Raw data.

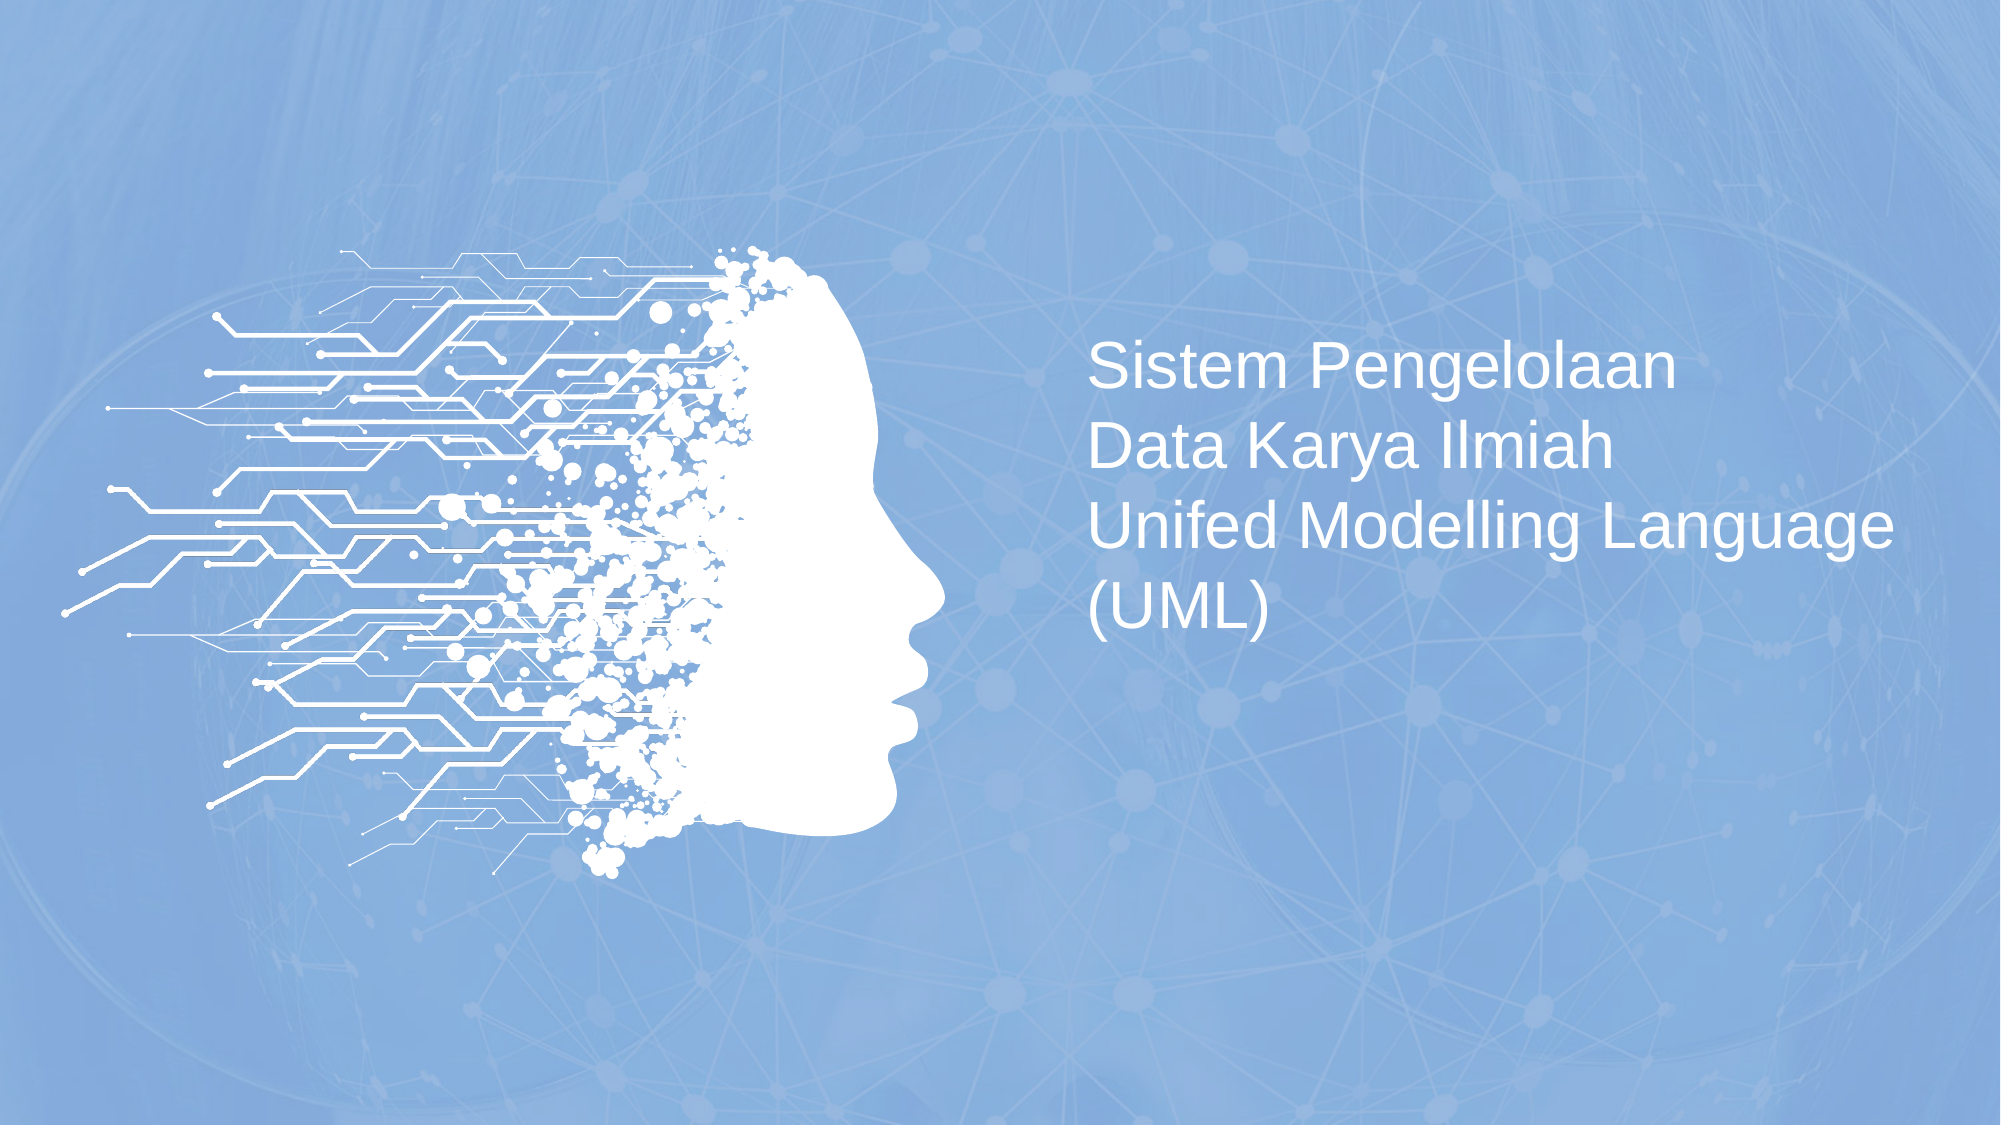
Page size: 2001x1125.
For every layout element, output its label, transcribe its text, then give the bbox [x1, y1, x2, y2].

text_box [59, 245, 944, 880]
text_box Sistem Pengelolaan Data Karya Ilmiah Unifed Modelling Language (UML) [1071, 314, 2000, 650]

--

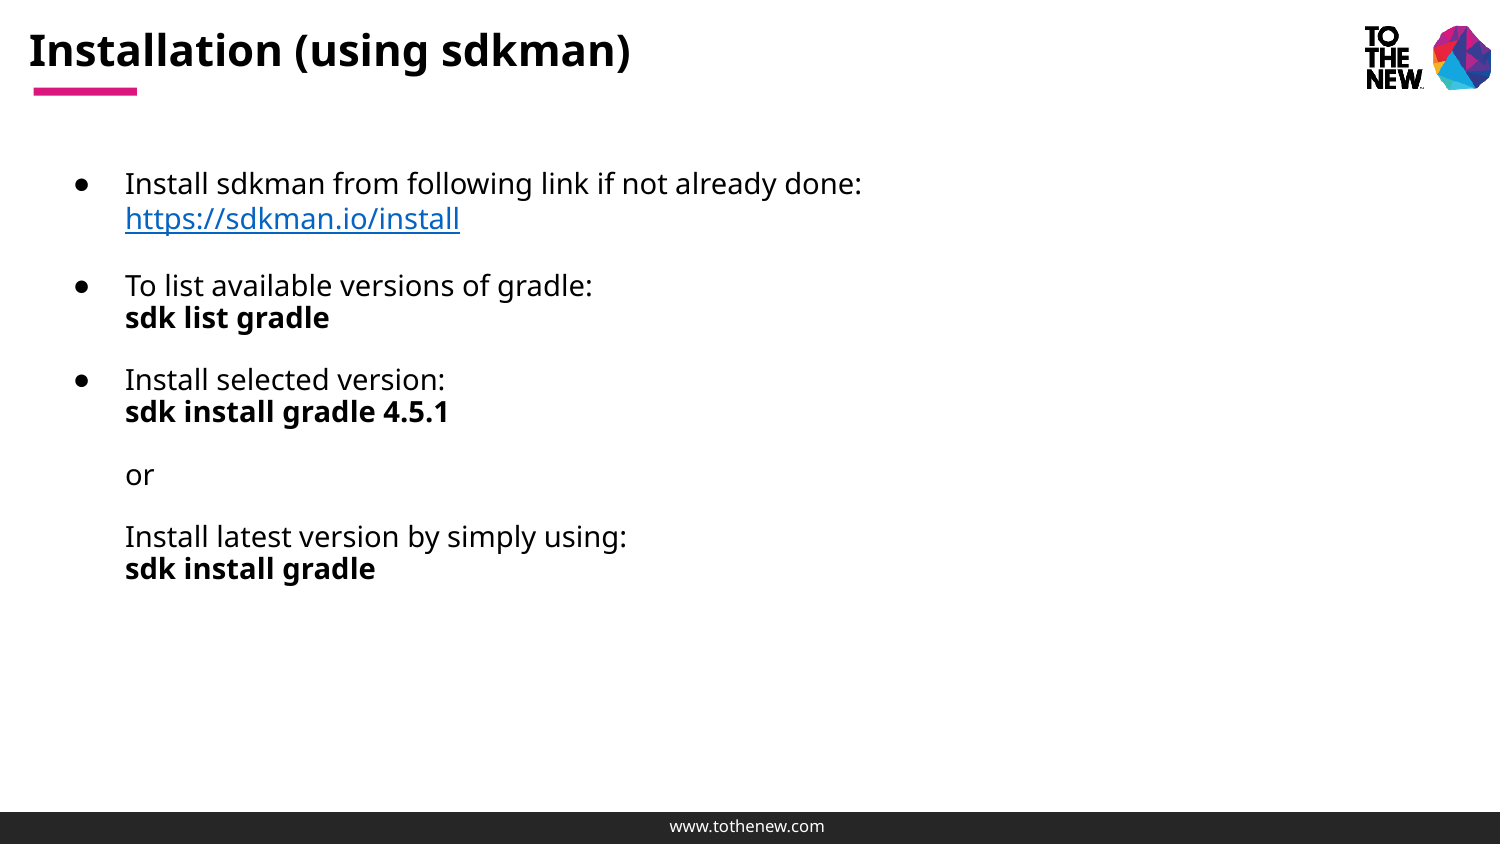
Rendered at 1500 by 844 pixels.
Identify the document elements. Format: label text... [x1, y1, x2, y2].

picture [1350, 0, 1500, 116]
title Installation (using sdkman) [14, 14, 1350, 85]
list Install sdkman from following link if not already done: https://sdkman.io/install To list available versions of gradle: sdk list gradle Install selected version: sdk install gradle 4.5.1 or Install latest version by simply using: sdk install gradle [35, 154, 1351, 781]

* * *

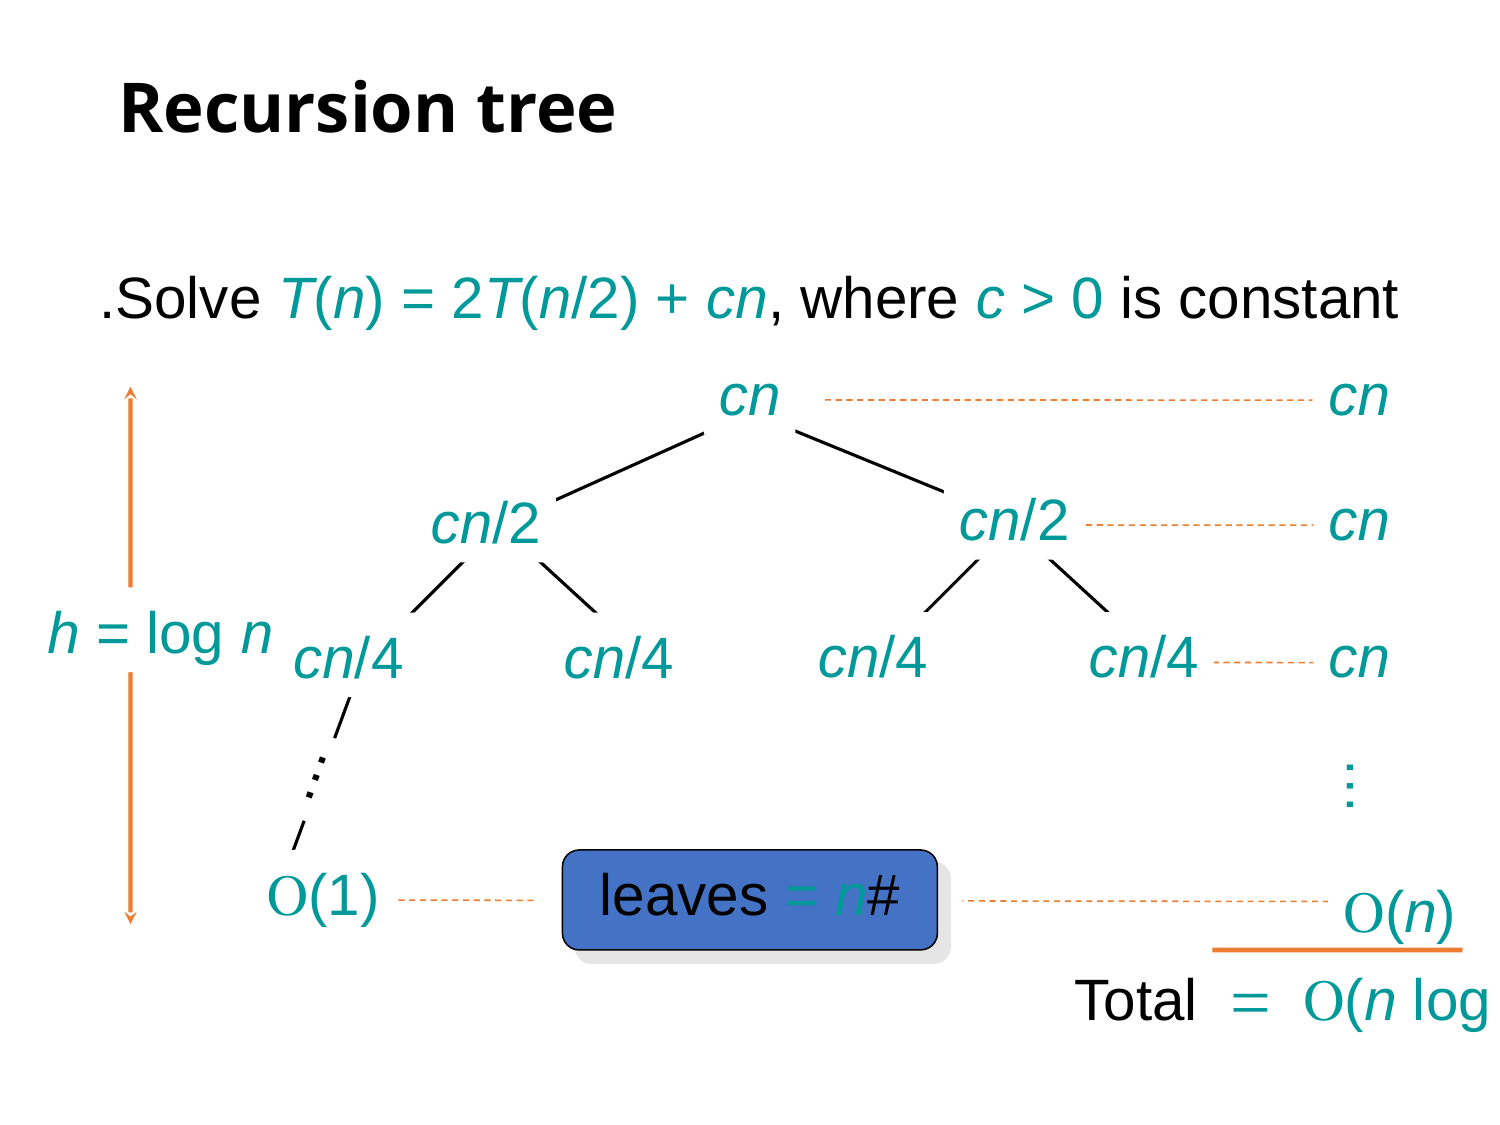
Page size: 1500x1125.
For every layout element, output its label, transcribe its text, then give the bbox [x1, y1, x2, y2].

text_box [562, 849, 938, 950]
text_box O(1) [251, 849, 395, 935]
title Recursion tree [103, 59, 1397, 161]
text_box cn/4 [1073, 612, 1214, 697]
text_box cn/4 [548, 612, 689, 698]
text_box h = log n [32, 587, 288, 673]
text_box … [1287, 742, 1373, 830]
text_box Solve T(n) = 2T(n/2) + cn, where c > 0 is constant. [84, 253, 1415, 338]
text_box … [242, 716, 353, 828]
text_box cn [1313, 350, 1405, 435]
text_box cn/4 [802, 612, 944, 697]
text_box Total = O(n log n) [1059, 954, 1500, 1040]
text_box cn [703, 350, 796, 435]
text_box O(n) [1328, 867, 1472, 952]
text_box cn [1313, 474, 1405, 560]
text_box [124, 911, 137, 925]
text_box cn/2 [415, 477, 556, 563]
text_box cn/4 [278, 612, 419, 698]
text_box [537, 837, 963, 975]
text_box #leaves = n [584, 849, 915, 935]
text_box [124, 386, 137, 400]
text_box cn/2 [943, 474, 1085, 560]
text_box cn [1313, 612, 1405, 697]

What the task asks.
Copy every line where the word "size" is present in the entries above.

Answer to this exercise.
Page size: 2001x1125.
Page size: 1500x1125.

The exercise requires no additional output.